Here’s what made me think of it. In “Savor”, which is mostly about mindful eating, we’re reminded to really experience our food. The book advises that if you eat an apple, really focus on the sensation of eating it, the taste, the texture, the smell.
I’m not sure mindful eating is for me, but mostly because the tastes, textures and smells of produce from my local grocery store sometimes disappoint me. When I go out to eat, I often seek restaurants using local ingredients, because the food just tastes better. Our local Safeway seems to have a decent selection most days. The apples have flavor, the asparagus “snaps” instead of “sags”. But that produce still makes a long journey to my table, and the length of the trip takes away from the sweetness that could be gained from an extra day or two on the vine.

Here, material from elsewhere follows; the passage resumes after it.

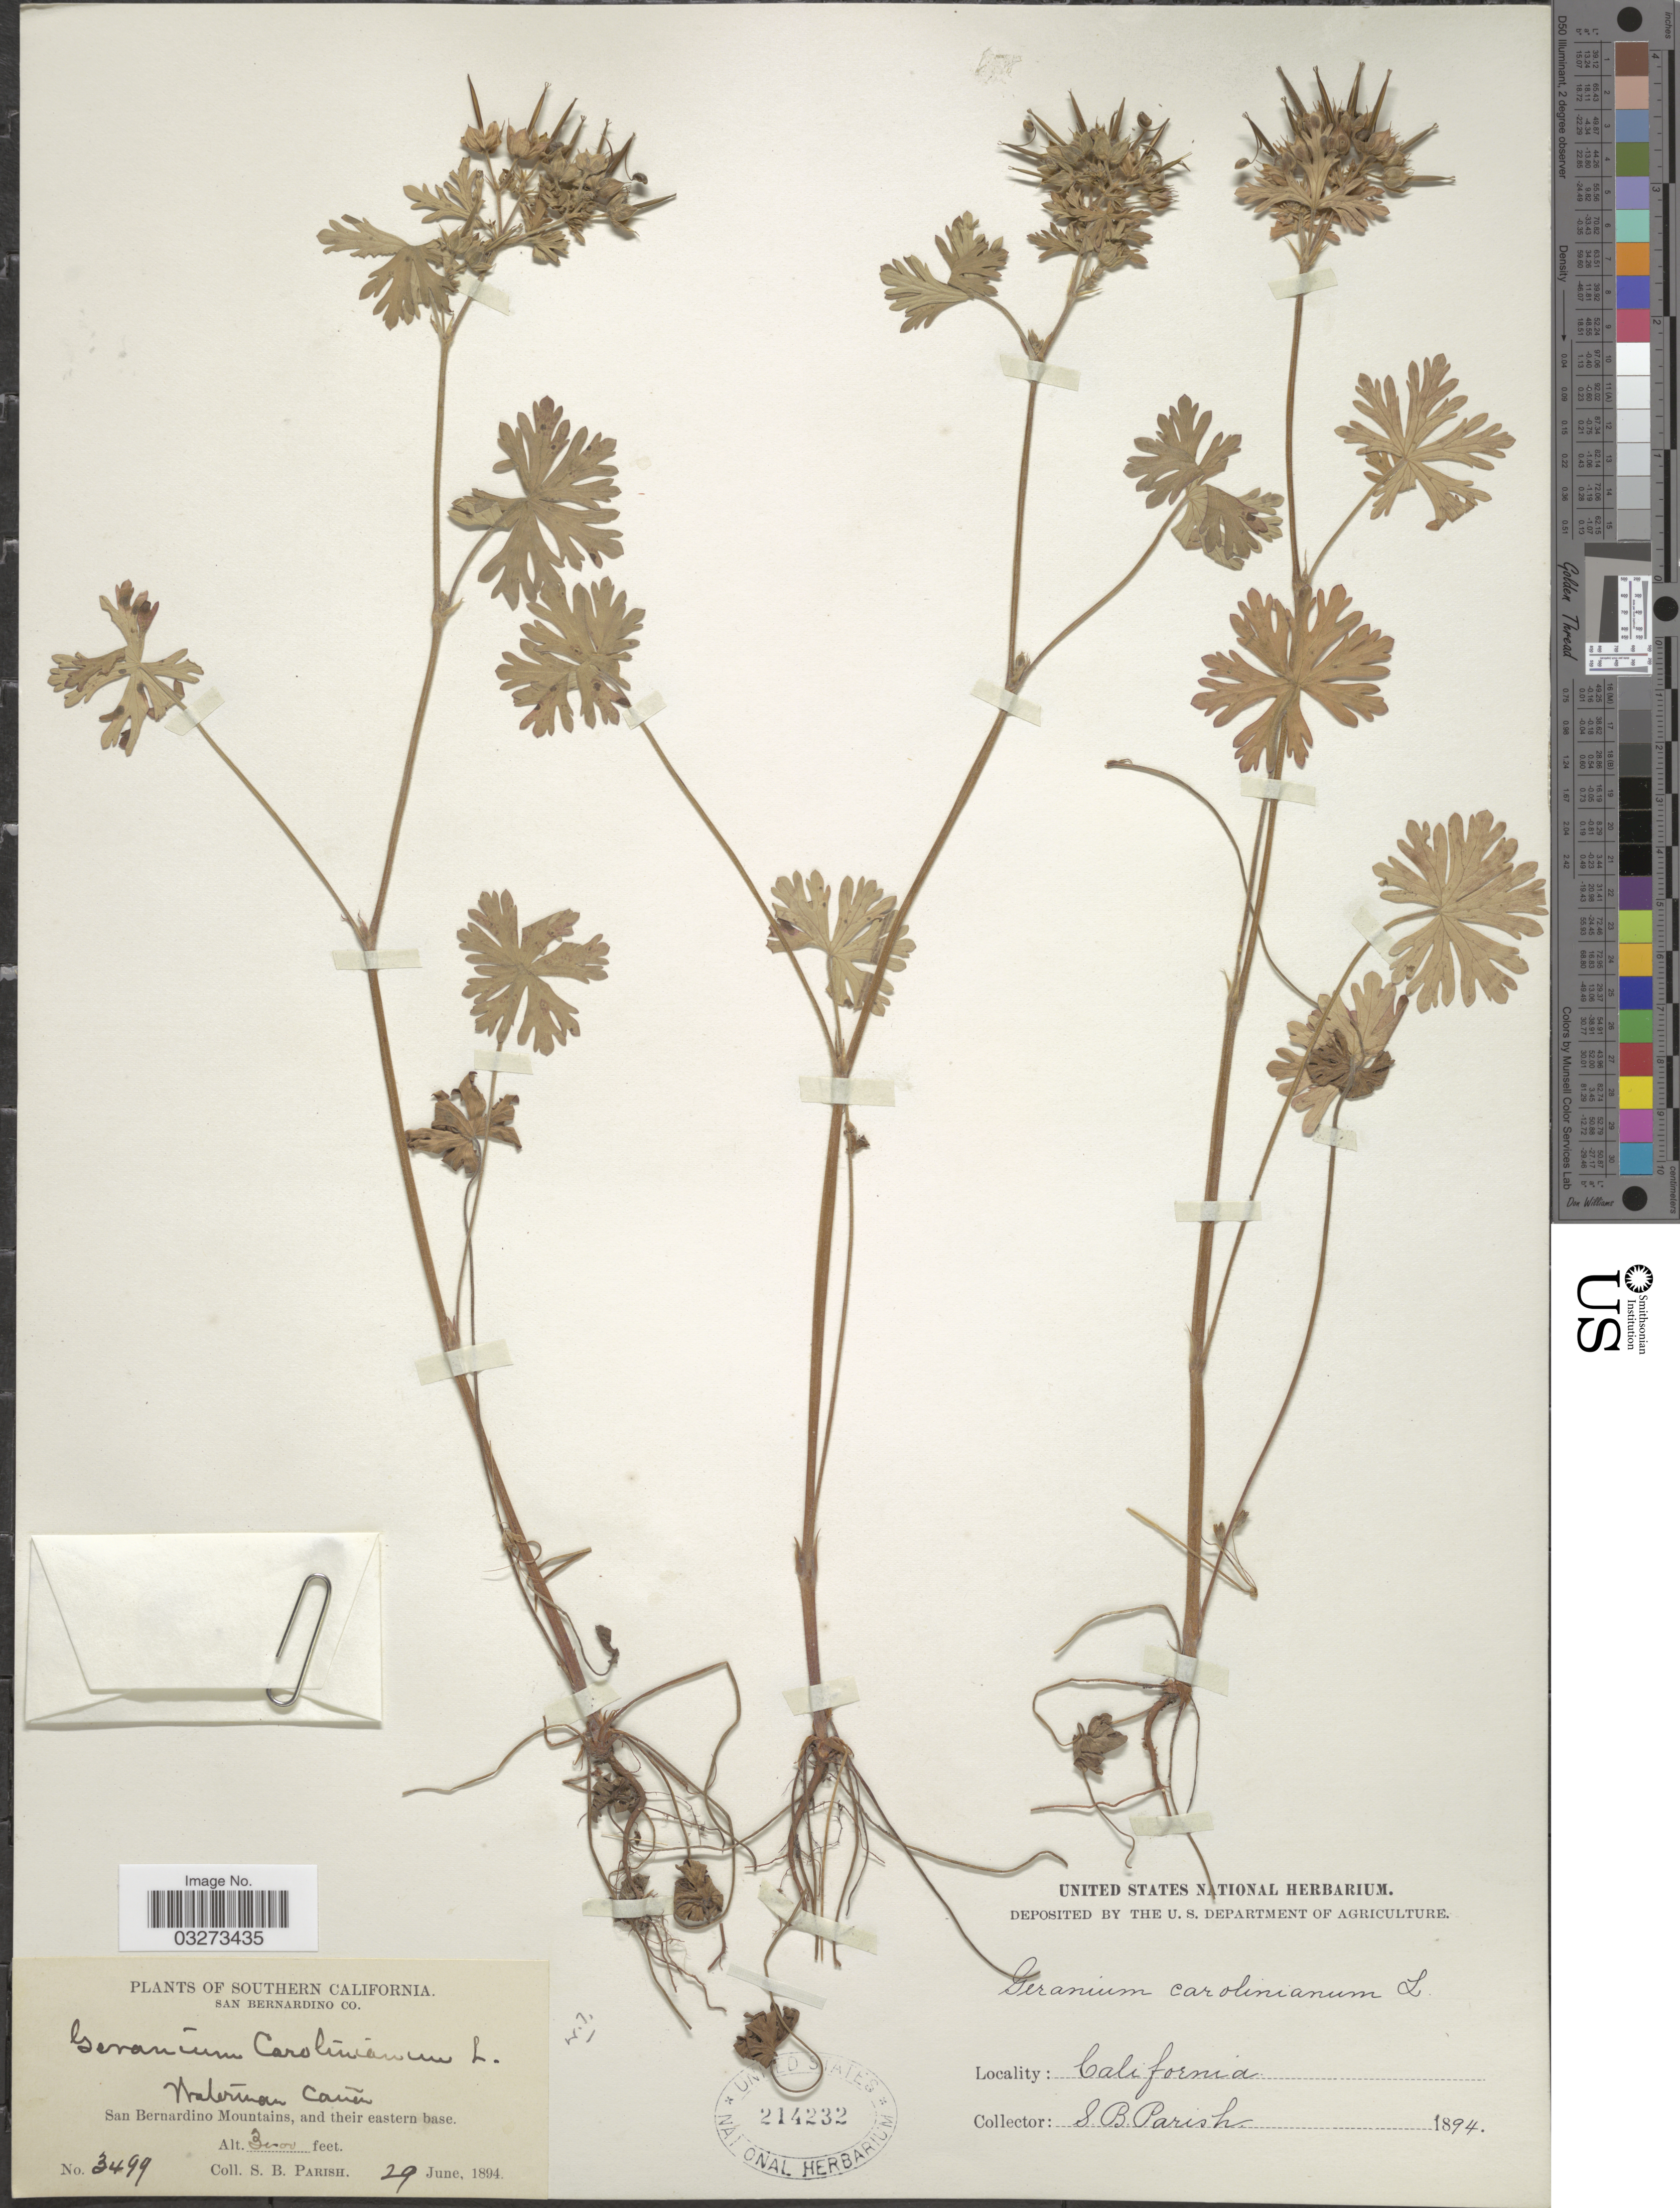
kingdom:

It’s better than it used to be. When I first came home from my time in Paris, I was sad and homesick for the food. Not just the cuisine of the region’s world-class restaurants, or even the everyday cafes and bars that serve delicious fare. It was the chickens I bought from the butcher on the corner, wrapped in brown paper and tied with string. It was the cheese hacked off a block created by the country cousins of the shop’s proprietor. It was, mostly, the remarkable fresh fruits and vegetables that smelled and tasted of the fragrant earth.